Regression Abuse

As I write this, I realize I go a long time without getting to climate.  Stick with me, there is an important climate point.

The process goes by a number of names, but multi-variate regression is a mathematical technique (really only made practical by computer processing power) of determining a numerical relationship between one output variable and one or more other input variables.

Regression is absolutely blind to the real world — it only knows numbers.  What do I mean by this?  Take the famous example of Washington Redskins football and presidential elections:

For nearly three quarters of a century, the Redskins have successfully predicted the outcome of each and every presidential election. It all began in 1933 when the Boston Braves changed their name to the Redskins, and since that time, the result of the team’s final home game before the election has always correctly picked who will lead the nation for the next four years.

And the formula is simple. If the Redskins win, the incumbent wins. If the Redskins lose, the challenger takes office.

Plug all of this into a regression and it would show a direct, predictive correlation between Redskins football and Presidential winners, with a high degree of certainty.  But we denizens of the real world would know that this is insane.  A meaningless coincidence with absolutely no predictive power.

You won’t often find me whipping out nuggets from my time at the Harvard Business School, because I have not always found a lot of that program to be relevant to my day-to-day business experience.  But one thing I do remember is my managerial economics teacher hammering us over and over with one caveat to regression analysis:

Don’t use regression analysis to go on fishing expeditions.  Include only the variables you have real-world evidence really affect the output variable to which you are regressing.

EXTRACTED INFORMATION:
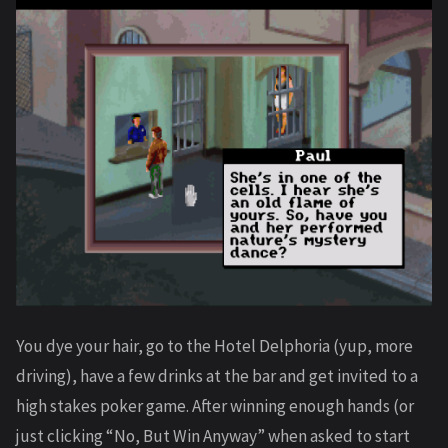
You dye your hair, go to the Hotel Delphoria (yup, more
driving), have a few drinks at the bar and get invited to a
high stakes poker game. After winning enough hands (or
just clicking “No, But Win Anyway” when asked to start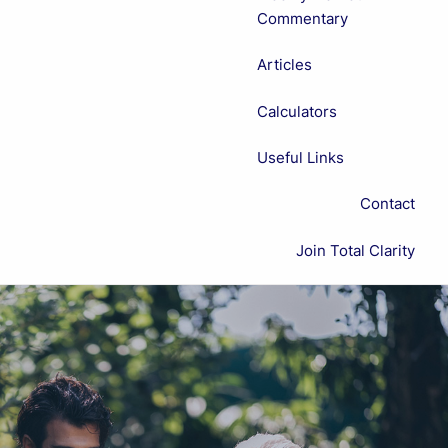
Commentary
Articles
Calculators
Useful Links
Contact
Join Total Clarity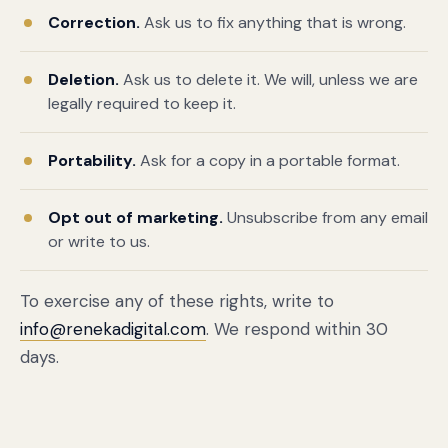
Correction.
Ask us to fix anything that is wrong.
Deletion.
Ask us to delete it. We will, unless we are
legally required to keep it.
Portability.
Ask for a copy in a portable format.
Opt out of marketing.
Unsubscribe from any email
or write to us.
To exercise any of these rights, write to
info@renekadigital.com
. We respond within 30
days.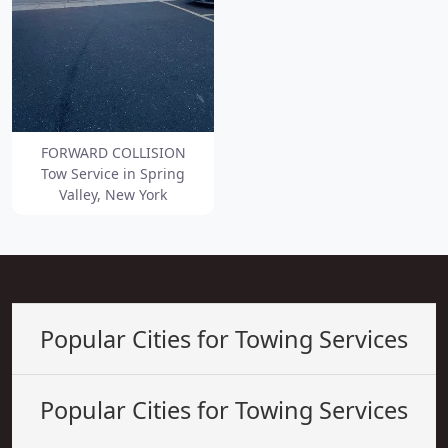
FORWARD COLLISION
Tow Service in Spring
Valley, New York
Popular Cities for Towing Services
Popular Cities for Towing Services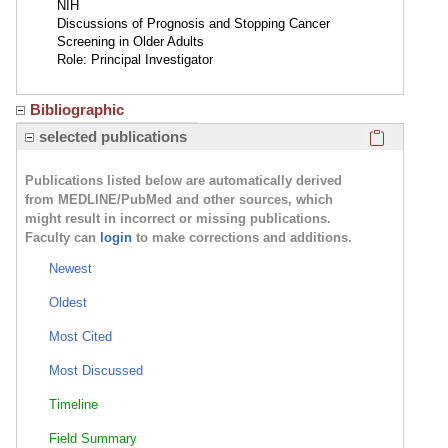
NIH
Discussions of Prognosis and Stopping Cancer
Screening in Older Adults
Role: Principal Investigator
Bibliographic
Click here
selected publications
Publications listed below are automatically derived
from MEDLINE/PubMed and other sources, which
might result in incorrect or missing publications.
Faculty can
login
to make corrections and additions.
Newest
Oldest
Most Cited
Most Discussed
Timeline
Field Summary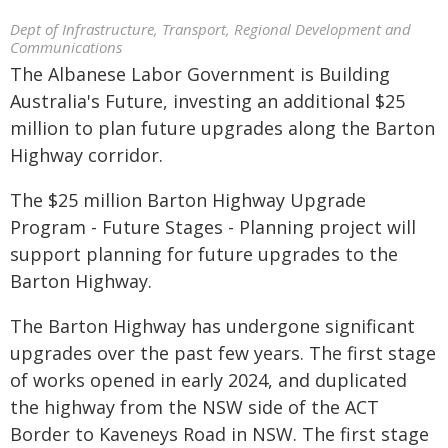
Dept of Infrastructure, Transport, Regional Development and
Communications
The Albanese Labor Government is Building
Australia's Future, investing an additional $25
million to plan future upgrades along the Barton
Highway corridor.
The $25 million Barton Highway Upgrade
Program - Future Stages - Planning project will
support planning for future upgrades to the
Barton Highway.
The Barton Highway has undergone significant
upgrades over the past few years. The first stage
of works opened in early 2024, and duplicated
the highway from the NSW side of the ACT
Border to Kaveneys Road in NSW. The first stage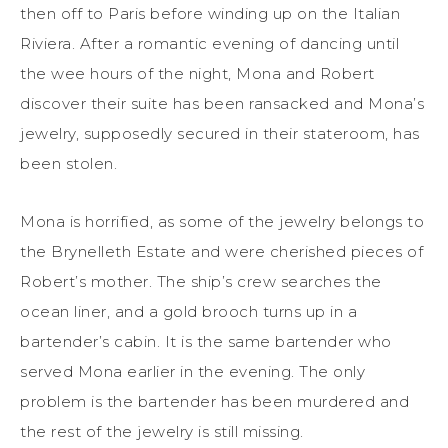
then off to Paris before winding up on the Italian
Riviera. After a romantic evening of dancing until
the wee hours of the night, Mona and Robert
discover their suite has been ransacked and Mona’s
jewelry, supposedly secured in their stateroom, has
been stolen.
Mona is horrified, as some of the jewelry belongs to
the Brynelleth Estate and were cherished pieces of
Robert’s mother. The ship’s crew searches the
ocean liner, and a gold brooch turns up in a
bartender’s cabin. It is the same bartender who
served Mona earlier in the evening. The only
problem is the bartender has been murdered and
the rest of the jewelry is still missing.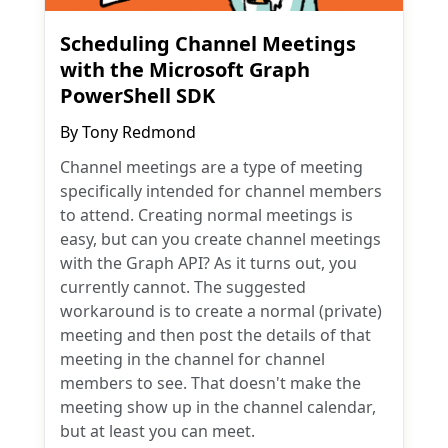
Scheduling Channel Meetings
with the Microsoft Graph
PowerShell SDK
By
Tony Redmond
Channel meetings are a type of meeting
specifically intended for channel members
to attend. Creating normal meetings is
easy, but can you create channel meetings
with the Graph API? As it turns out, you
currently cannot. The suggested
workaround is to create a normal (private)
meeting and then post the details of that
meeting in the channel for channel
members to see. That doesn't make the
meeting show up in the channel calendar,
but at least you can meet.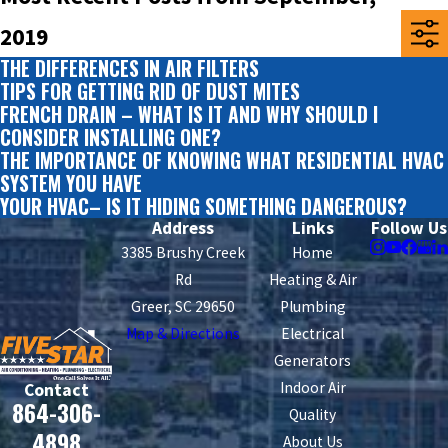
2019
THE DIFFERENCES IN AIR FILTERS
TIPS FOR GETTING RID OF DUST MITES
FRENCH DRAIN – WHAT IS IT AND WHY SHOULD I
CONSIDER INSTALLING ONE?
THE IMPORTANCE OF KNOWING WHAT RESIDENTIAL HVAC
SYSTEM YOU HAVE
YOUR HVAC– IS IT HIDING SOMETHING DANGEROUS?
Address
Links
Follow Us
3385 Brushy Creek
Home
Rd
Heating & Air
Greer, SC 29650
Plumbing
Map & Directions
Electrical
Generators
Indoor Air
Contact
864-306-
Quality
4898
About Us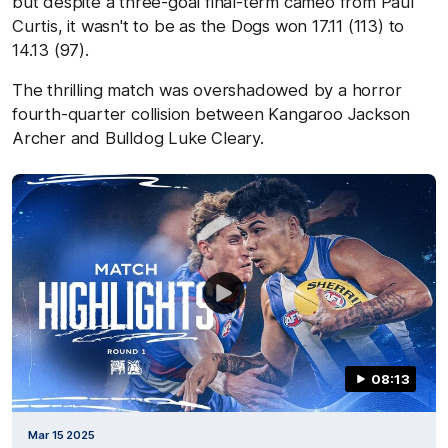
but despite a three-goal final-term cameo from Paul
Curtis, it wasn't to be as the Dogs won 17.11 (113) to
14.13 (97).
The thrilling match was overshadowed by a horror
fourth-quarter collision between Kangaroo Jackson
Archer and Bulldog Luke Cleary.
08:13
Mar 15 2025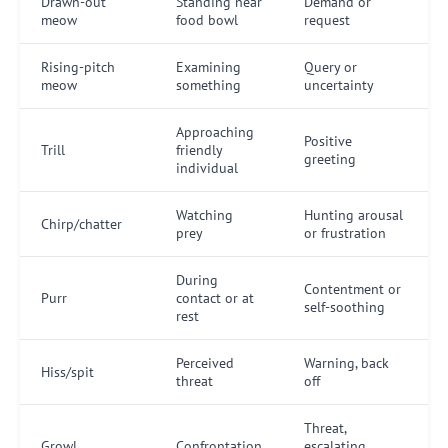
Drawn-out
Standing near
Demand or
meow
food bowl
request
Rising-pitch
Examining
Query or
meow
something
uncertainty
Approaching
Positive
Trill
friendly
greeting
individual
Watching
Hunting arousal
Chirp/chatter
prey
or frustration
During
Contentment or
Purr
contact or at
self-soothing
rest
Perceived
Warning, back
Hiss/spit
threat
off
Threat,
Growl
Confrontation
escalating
---
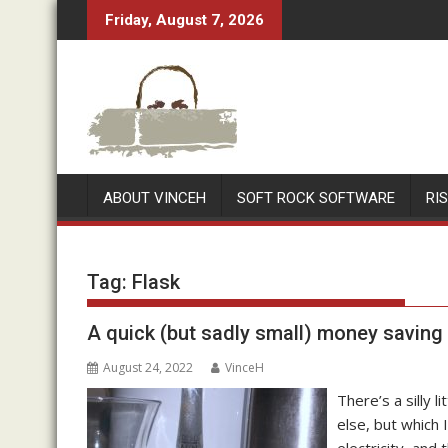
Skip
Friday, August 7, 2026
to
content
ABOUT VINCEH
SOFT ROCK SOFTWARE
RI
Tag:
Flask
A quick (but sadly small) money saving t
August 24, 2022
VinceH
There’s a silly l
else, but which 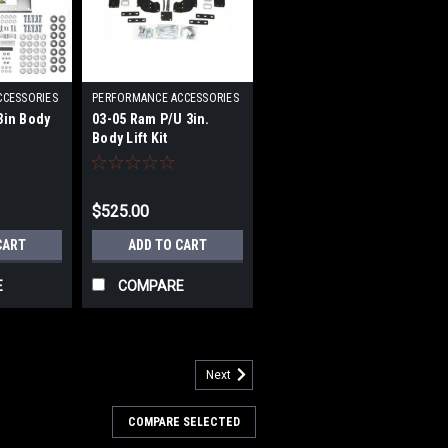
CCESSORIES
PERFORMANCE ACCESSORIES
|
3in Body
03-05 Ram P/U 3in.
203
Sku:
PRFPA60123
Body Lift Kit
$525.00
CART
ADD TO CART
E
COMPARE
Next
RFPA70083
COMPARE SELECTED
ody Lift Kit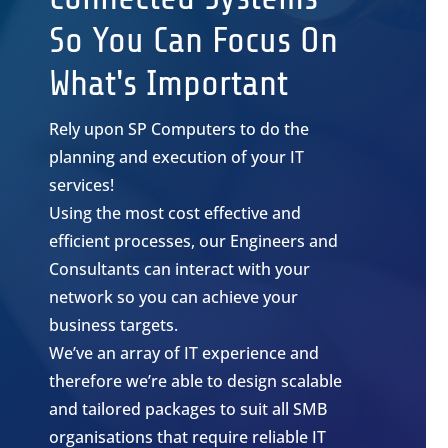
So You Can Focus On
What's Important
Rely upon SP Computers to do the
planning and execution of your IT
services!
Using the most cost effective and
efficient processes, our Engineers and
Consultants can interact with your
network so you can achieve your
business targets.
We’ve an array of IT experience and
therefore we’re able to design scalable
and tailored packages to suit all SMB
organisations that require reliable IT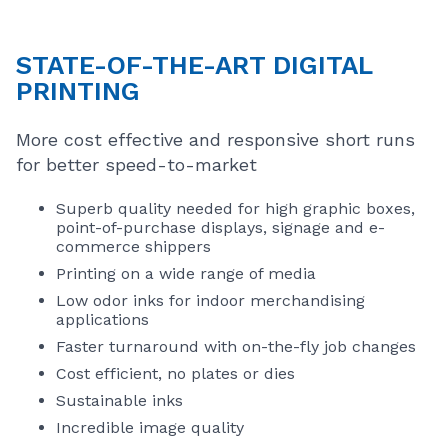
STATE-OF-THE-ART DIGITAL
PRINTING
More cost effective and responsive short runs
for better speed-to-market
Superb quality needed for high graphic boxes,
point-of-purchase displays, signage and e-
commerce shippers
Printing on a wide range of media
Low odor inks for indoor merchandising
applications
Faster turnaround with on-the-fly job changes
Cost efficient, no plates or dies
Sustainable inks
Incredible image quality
* * *
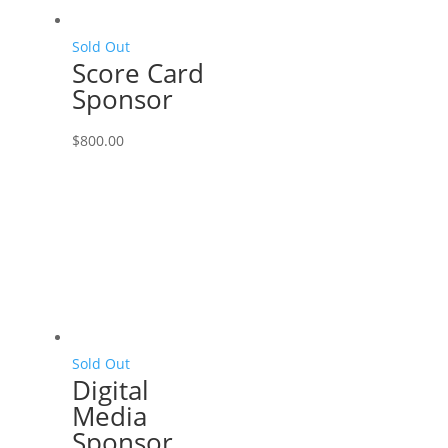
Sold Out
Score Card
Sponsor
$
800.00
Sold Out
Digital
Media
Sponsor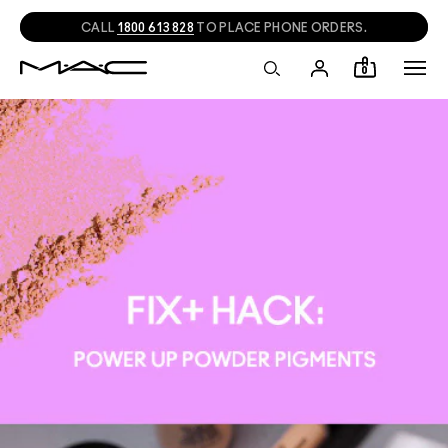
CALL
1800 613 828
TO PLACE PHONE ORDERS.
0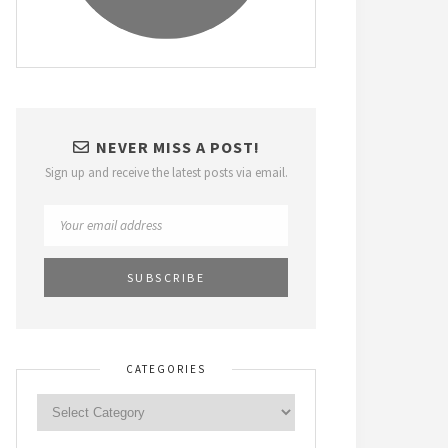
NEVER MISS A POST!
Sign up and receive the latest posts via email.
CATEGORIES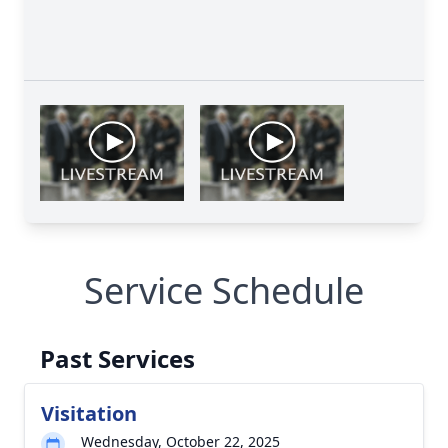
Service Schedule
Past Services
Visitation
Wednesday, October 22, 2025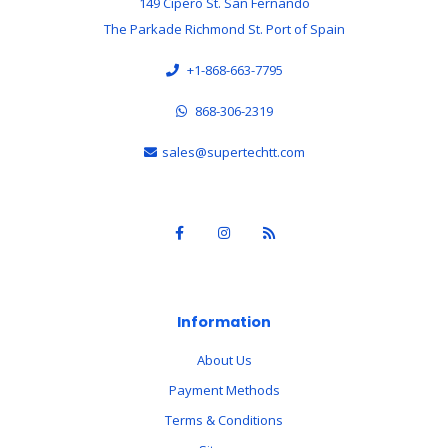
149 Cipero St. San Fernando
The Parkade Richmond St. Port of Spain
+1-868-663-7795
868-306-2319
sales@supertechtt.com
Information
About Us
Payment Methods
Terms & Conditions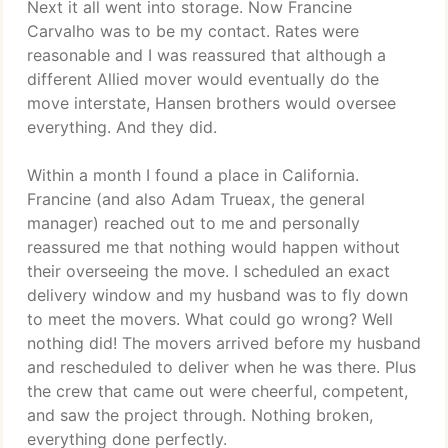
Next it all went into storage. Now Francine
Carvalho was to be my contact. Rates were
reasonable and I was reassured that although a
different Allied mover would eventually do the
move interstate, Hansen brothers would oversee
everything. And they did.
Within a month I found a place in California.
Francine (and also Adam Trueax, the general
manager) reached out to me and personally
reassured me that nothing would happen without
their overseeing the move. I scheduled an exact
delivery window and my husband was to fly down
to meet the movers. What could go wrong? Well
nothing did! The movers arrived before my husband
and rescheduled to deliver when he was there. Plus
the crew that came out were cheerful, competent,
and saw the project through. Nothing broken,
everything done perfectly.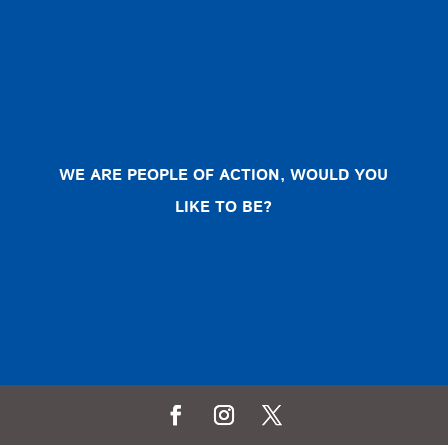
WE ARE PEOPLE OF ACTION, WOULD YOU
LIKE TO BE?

TASK DESCRIPTION: In the post on regression abuse above, condense the paragraph beginning "For nearly three quarters of a century" into one sentence that keeps its main facts.

EXERCISE ANSWER: Since 1933, when the Boston Braves became the Redskins, the result of the team's final home game before each presidential election has correctly predicted the winner, a record spanning nearly three quarters of a century.